Professor Ozias Froats examines human excrement by the bucketful.
Clement Hollier is interested in Medieval Filth Therapy.
Maria Theotoky's mother uses horse dung to refurbish old violins.
John Parlabane bequeaths his arsehole to the university.
Urquhart MacVarish likes having ribbon shoved up his bum.
And here are a few pungent thoughts from the Reverend Simon Darcourt, after visiting Ozy's lab:
I walked on toward Ploughwright, thinking about faeces. What a lot we had found out about the prehistoric past from the study of fossilized dung of long-vanished animals. A miraculous thing, really; a recovery of the past from what was carelessly rejected. And in the Middle Ages, how concerned people who lived close to the world of nature were with faeces of animals. And what a variety of names they had for them: the Crotels of a Hare, the Friants of a Boar, the Spraints of an Otter, the Werderobe of a Badger, the Waggying of a Fox, the Fumets of a Deer. Surely there might be some words for the material so near to the heart of Ozy Froats better than shit? What about the Problems of a President, the Backward Passes of a Footballer, the Deferrals of a Dean, the Odd Volumes of a Librarian, the Footnotes of a Ph.D., the Low Grades of a Freshman, the Anxieties of an Untenured Professer? |
But The Rebel Angels is not just a satire of university life, it is also a morality play. The title refers to angels tossed out of heaven, not all of them "sore-headed egotists like Lucifer. Instead they gave mankind another push up the ladder, they came to earth and taught tongues, and healing and laws and hygiene..."
The profs at the College of St. John and the Holy Ghost are rebel angels, flawed but well-intentioned. They are also medievalists, either by training (Hollier, Darcourt, McVarish, Parlabane and Maria) or in spirit (Froats). Maria's mother is a gypsy who's practically living in the Middle Ages; she gives tarot readings and knows how to cast a curse and prepare a love philtre.
Parlabane is the villain of the piece, "as slippery-tongued, as entertaining, and sometimes as frightening as the Devil himself." He is also one of Davies's most engaging creations.
The urbane prose is a pleasure to read, and the humour has a superb Rabelaisian flavour.
"Roberta, have I ever shown you my penis-bone?" Professor Burns, a zoologist, did not turn a hair. "Have you truly got one?
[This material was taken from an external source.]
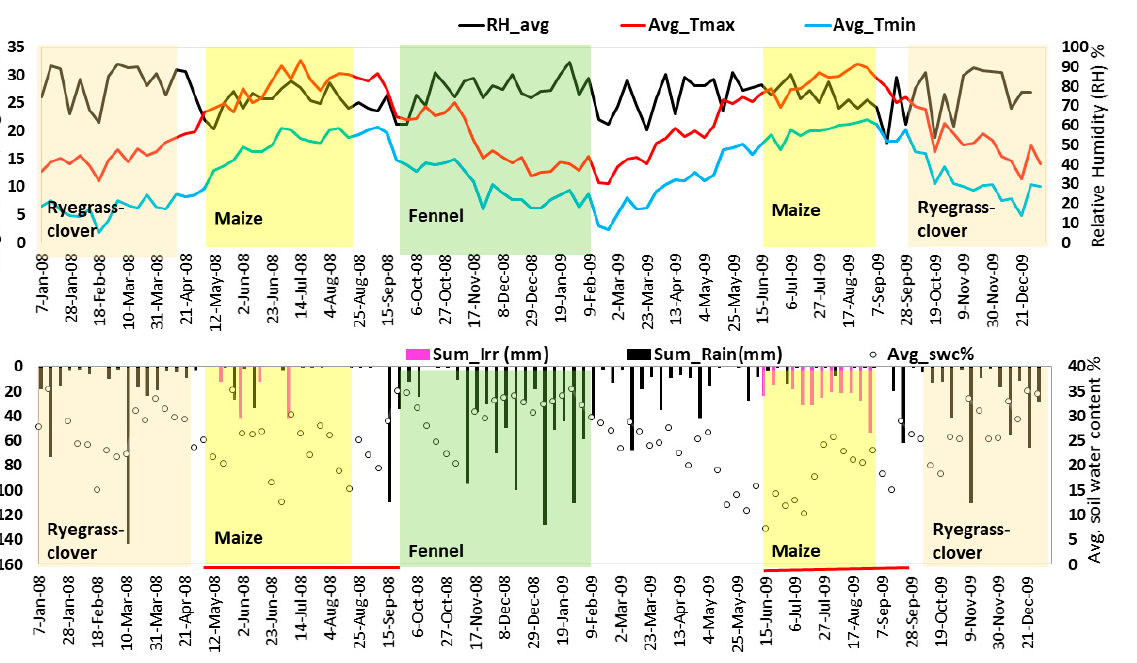
and week-days on the x -axis from 1 January 2008 to 31 December 2009. ( b ) Showing average soil water content % and a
I know they used to be common, but it's ages since I saw one." Urky detached an object with a gold handle from his watch-chain and handed it to her. "Eighteenth century; very fine." "Oh, what a beauty. Look, Professor Lamotte, it's the penis-bone of a raccoon; very popular as toothpicks in an earlier day. And tailors used them for ripping out basting. Very nice, Urky. But I'll bet you haven't got a kangaroo-scrotum tobacco pouch; my brother sent me one from Australia." Professor Lamotte regarded the penis-bone with distaste. "Don't you find it disagreeable?" he said. "I don't pick my teeth with it," said Urky, "I just show it to ladies on social occasions." "You astonish me," said Lamotte. |
The Rebel Angels is the first book in the Cornish Trilogy. The second is What's Bred in the Bone, the third The Lyre of Oprheus.